Greek Bailout Review Needs Months, Not Weeks, Dijsselbloem Says

  • Successful completion would pave the way for debt relief talks
  • Greece needs to overhaul pension system to meet conditions

The first significant review of Greece’s latest bailout program, which is likely to trigger talks on debt relief for the stricken euro-area nation, will probably take months to complete, said Jeroen Dijsselbloem, who leads the bloc’s group of finance ministers.

Only when Greece has satisfactorily implemented a series of contentious reforms, most notably changes to the country’s pension system, can the euro area contemplate moves to ease its debt burden, Djisselbloem, the Dutch finance minister, told reporters in Amsterdam on Thursday. The review’s completion should also unlock the next installment of Greece’s loan arrangement agreed last year.

“There can only be a successful completion of the first review if there is an agreement on all the open issues -- and the pension reform is the biggest one,” Dijsselbloem said. The review will need “certainly rather months than weeks,” he said.

European creditors are showing no sign of backing down in their demands for Greece to take tough economic steps before getting the billions of euros needed to pay salaries and buy goods. Greek Prime Minister Alexis Tsipras has also warned that the country’s pension system is on the “brink of collapse.”

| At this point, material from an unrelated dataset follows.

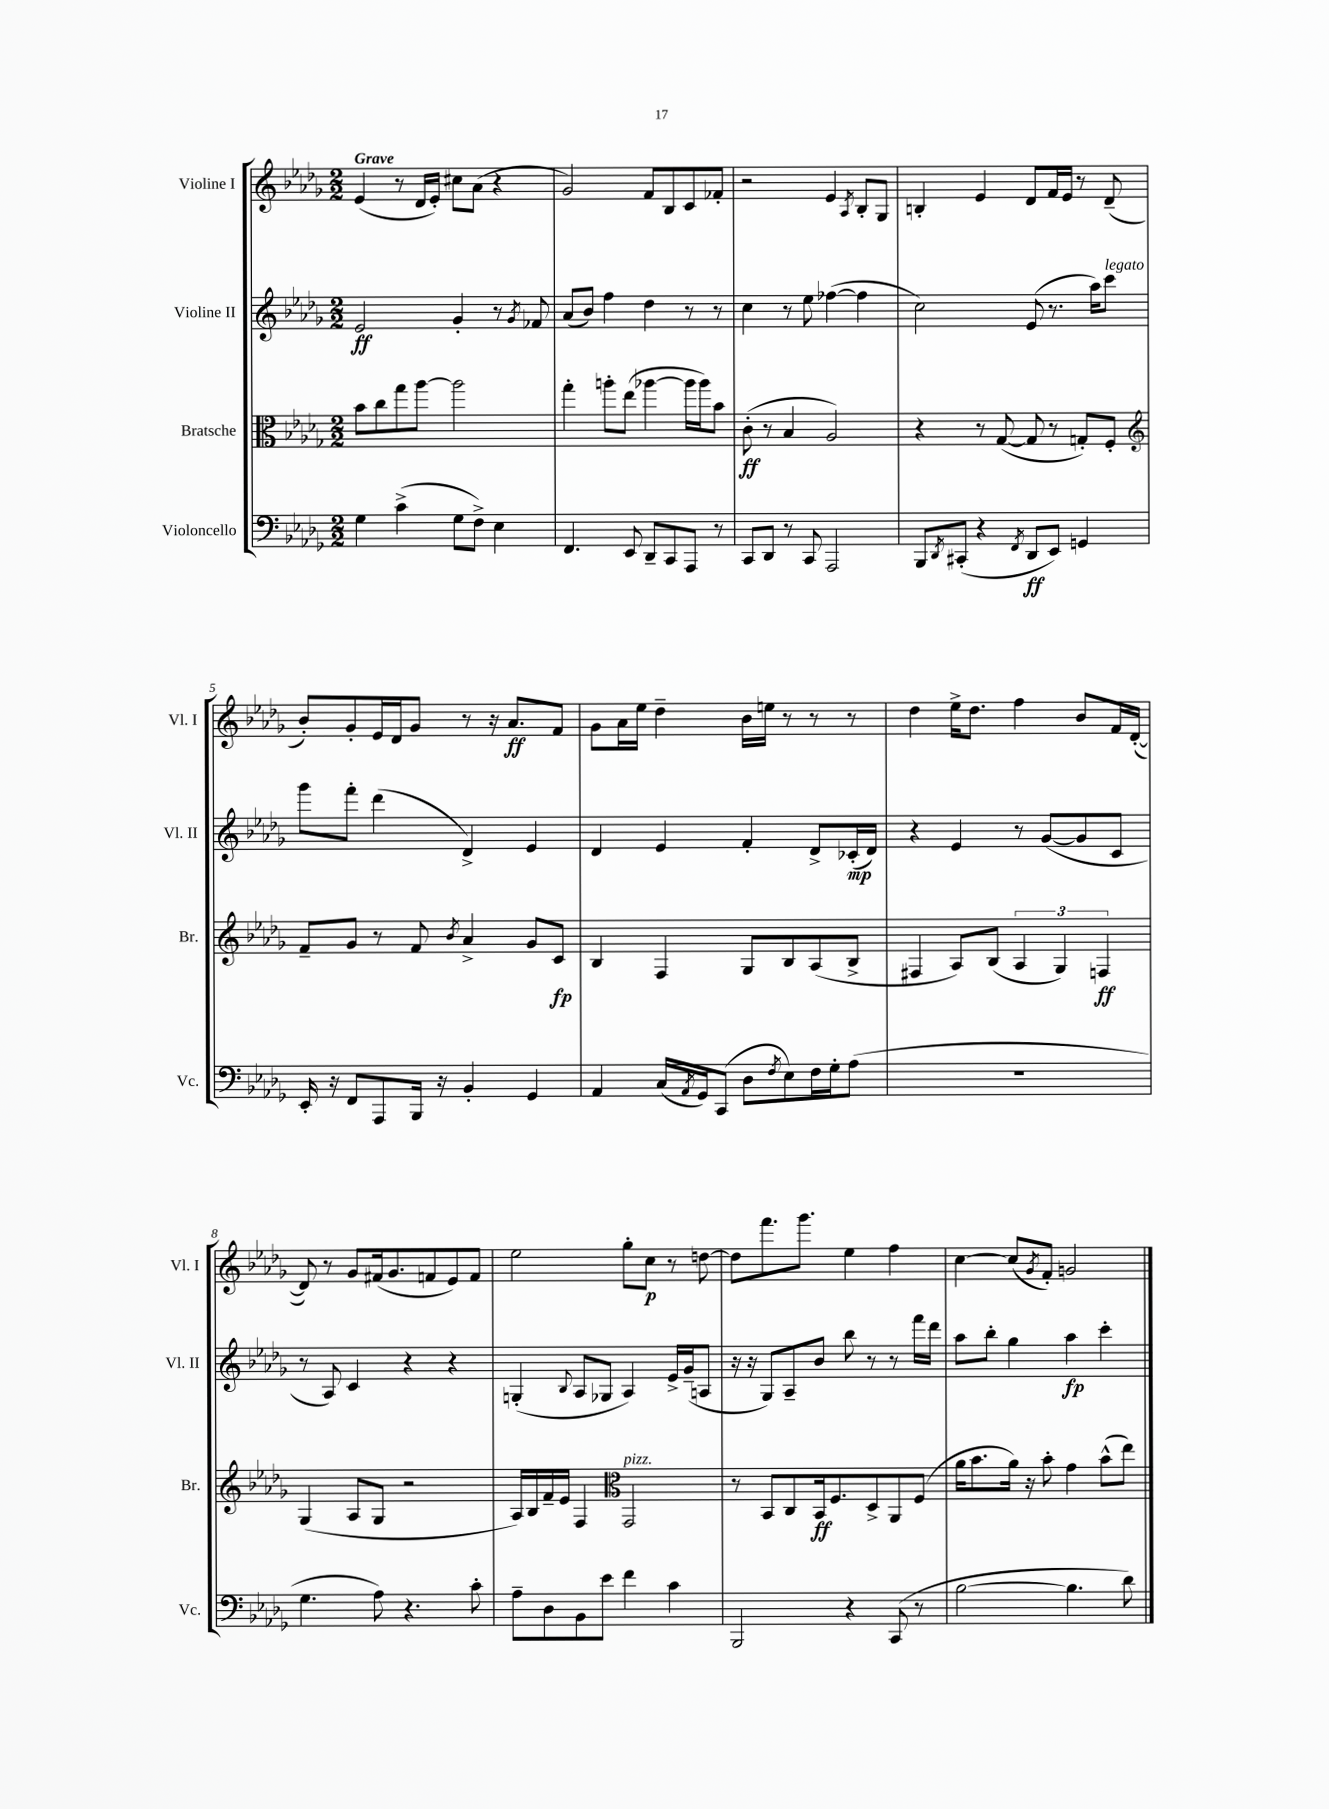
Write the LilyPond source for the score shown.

Greece’s government is scheduled to submit legislation for the country’s pension reform to parliament between Jan. 20 and Jan. 25, the 300-seat chamber’s Speaker Nikos Voutsis told reporters in Athens on Thursday. The debate and vote on the bill is expected to be completed in the first 10 days of February.

Subject to Agreement

If the measures are passed and the government reaches agreement with the European Commission and European Central Bank, which oversee the bailout program, Greece’s debt burden will be back on the agenda of euro-area finance ministers, Dijsselbloem said.

“A positive outcome of that will lead to further disbursements, tranches for Greece, will lead to a debate on debt restructuring, debt-related measures -- but that will be the order of things,” he said.

Greek Finance Minister Euclid Tsakalotos begins a round of meetings with his euro-area counterparts on Friday to discuss the review and debt relief, his ministry said in an e-mailed statement. He is scheduled to meet Dijsselbloem in Amsterdam on Jan. 12 and German Finance Minister Wolfgang Schaeuble in Berlin the following day.

The EU Commission received the Greek draft proposal on pension reform on Monday night and the plan is being scrutinized, the commission’s spokeswoman Vanessa Mock told reporters in Brussels on Thursday.

“This is now being assessed in detail and discussions with the Greek authorities will be continued,” she said, adding that she couldn’t say when the review of the bailout program would begin.